Christophe Castaner : "Je n'accepte pas l'expression 'violences policières'"

Christophe Castaner : "Je n'accepte pas l'expression 'violences policières'"
"Chaque fois qu'un comportement litigieux est signalé, une enquête est ouverte", a assuré, le ministre de l'Intérieur, dans une interview au JDD.

Orange avec AFP-Services, publié le dimanche 16 juin 2019 à 08h45

"Si certaines scènes m'ont surpris, c'est d'abord par la violence à laquelle ont été exposés les forces de l'ordre", a assuré le ministre de l'Intérieur au Journal du dimanche.

Dans une interview publiée dans le Journal du dimanche du 16 juin, le ministre de l'Intérieur, Christophe Castaner, revient sur la gestion, ces derniers mois, de la crise des "gilets jaunes". "La mobilisation est en perte de vitesse - le gouvernement y a répondu.

Mais il reste des individus qui cherchent la violence", a-t-il jugé.

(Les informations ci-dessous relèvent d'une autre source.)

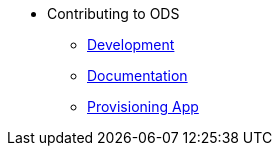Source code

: * Contributing to ODS
** xref:contributing:development.adoc[Development]
** xref:contributing:documentation.adoc[Documentation]
** xref:provisioning-app:architecture.adoc[Provisioning App]


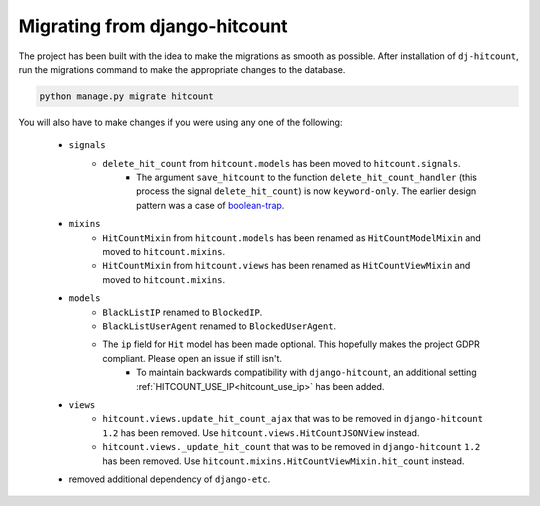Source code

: Migrating from django-hitcount
==============================

The project has been built with the idea to make the migrations as smooth as possible. After installation of ``dj-hitcount``, run the migrations command to make the appropriate changes to the database.

.. code:: sh

    python manage.py migrate hitcount


You will also have to make changes if you were using any one of the following:

    - ``signals``
        - ``delete_hit_count`` from ``hitcount.models`` has been moved to ``hitcount.signals``.
            - The argument ``save_hitcount`` to the function ``delete_hit_count_handler`` (this process the signal ``delete_hit_count``) is now ``keyword-only``. The earlier design pattern was a case of `boolean-trap`_.
    - ``mixins``
        - ``HitCountMixin`` from ``hitcount.models`` has been renamed as ``HitCountModelMixin`` and moved to ``hitcount.mixins``.
        - ``HitCountMixin`` from ``hitcount.views`` has been renamed as ``HitCountViewMixin`` and moved to ``hitcount.mixins``.

    - ``models``
        - ``BlackListIP`` renamed to ``BlockedIP``.
        - ``BlackListUserAgent`` renamed to ``BlockedUserAgent``.
        - The ``ip`` field for ``Hit`` model has been made optional. This hopefully makes the project GDPR compliant. Please open an issue if still isn't.
            - To maintain backwards compatibility with ``django-hitcount``, an additional setting :ref:`HITCOUNT_USE_IP<hitcount_use_ip>` has been added.

    -  ``views``
        - ``hitcount.views.update_hit_count_ajax`` that was to be removed in ``django-hitcount`` ``1.2`` has been removed. Use ``hitcount.views.HitCountJSONView`` instead.

        - ``hitcount.views._update_hit_count`` that was to be removed in ``django-hitcount`` ``1.2`` has been removed. Use ``hitcount.mixins.HitCountViewMixin.hit_count`` instead.

    - removed additional dependency of ``django-etc``.

.. _boolean-trap: https://ariya.io/2011/08/hall-of-api-shame-boolean-trap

Et de poursuivre :  "Il suffit de 2 000 'gilets jaunes' qui défilent pour que des groupes d'ultra-gauche puissent agir et chercher la faute des forces de l'ordre. Nous ne relâchons pas notre vigilance".


"Un emballement malsain"

Questionné sur les signalements de violences policières - 265 procédures sont en cours à l'IGPN - le ministre estime que ces procédures sont "peu nombreuses au regard des 50 000 manifestations qui ont eu lieu depuis le 17 novembre 2018". "Je n'accepte pas l'expression 'violences policières' (...) Chaque fois qu'un comportement litigieux est signalé, une enquête est ouverte. S'il y a des fautes, elles doivent être sanctionnées. Mais je condamne l'exploitation politique que certains en font dans un emballement malsain", a-t-il encore soutenu. 

Il poursuit : "C'est vrai qu'il y a eu des affrontements - n'oubliez pas que 1900 policiers et gendarmes ont été blessés. Si certaines scènes m'ont surpris, c'est d'abord par la violence à laquelle ont été exposés les forces de l'ordre. S'agissant de l'usage de la force publique, je soutiens nos policiers et nos gendarmes mais je ne m'interdis pas - je l'ai d'ailleurs fait - de demander des explications, des vérifications".

De nouveaux moyens de défense étudiés


Enfin, Christophe Castaner est revenu sur le recours aux LBD qui avait suscité la polémique, reconnaissant que "quel que soit le moyen de défense utilisé, il peut toujours y avoir des blessés". Il a annoncé la formation prochaine d'un comité d'experts censé étudier le "schéma national d'ordre public". "Tout est sur la table, y compris la question des modalités d'usage des LBD". Selon lui, d'autres moyens - des lanceurs d'eau "ou même les chevaux dont les policiers anglais sont équipés" - peuvent être renforcés pour assurer la sécurité nationale.